И даже Черчилль, выступая в палате общин в день 80-летия Сталина (в 1959 году), сказал: «Большим счастьем было для России, что в годы тяжелейших испытаний страну возглавил гений и непоколебимый полководец Сталин».

Был ли он «гением всех времен и народов»? В. Суворов утверждает, что да, был. И будучи таковым, все свои действия, всю жизнь свою подчинил якобы одной цели — победе социализма в мировом масштабе. Победе. полной и окончательной. Навеки, навсегда. И ради этой победы — уничтожение собственной интеллигенции и крестьянства, кровавый незатухающий террор и разгром командных кадров, ГУЛАГ и Беломорканал, расправа с бывшими соратниками, которые имели неосторожность считать себя друзьями, и Троцким, считавшим себя истинным ленинцем. Ради этой победы… «создание» Гитлера.

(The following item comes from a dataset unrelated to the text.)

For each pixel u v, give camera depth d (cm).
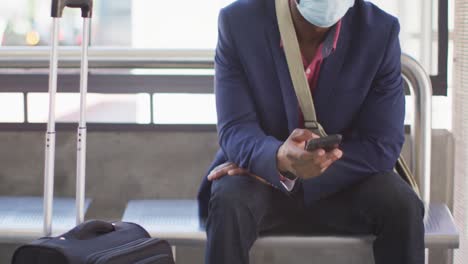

Не будем пока оценивать возможностей «раннего» Сталина, одного из лидеров разбитой, лишь поднимающейся из руин, зажатой во враждебном окружении огромной страны, сколь-либо серьезно влиять на судьбы относительно благополучной Европы.

Проанализируем-то, что пишет В. Суворов в «Ледоколе» и «Последней республике». И начнем с мировой революции. Кстати, зачем она, именно мировая? Как и всегда, в пространном рассуждении, приводить которое полностью попросту невозможно, В, Суворов поясняет: Советский Союз не мог существовать рядом с «нормальными» странами, любое сравнение было не в пользу коммунистического режима. Он должен был либо завоевать всех соседей, всю Европу, либо пасть. Он не мог остановиться на каких-то рубежах, а вынужден был якобы непрерывно расширяться[14]. А дальше следует решающий вывод. Вторая мировая война, как и все предыдущие войны новейшей истории, инспирирована Сталиным. Гитлер создан им, чтобы в качестве локомотива, «ледокола» проложить путь для захвата СССР Западной Европы. Не больше и не меньше.

Идея мирового господства, мягко говоря, не нова. Но то, что никому и никогда не удавалось ее осуществить, кое о чем говорит. Александр — отступил. Рим — даже и не пытался выйти за границы «цивилизованного» Средиземноморья. Батый, который, как считает большинство историков, мог ворваться во Францию и Италию, — не рискнул. Бонапарт закончил свои дни на крошечном острове в Атлантике, а Гитлер — на полу подземного бункера, последней территории Третьего рейха.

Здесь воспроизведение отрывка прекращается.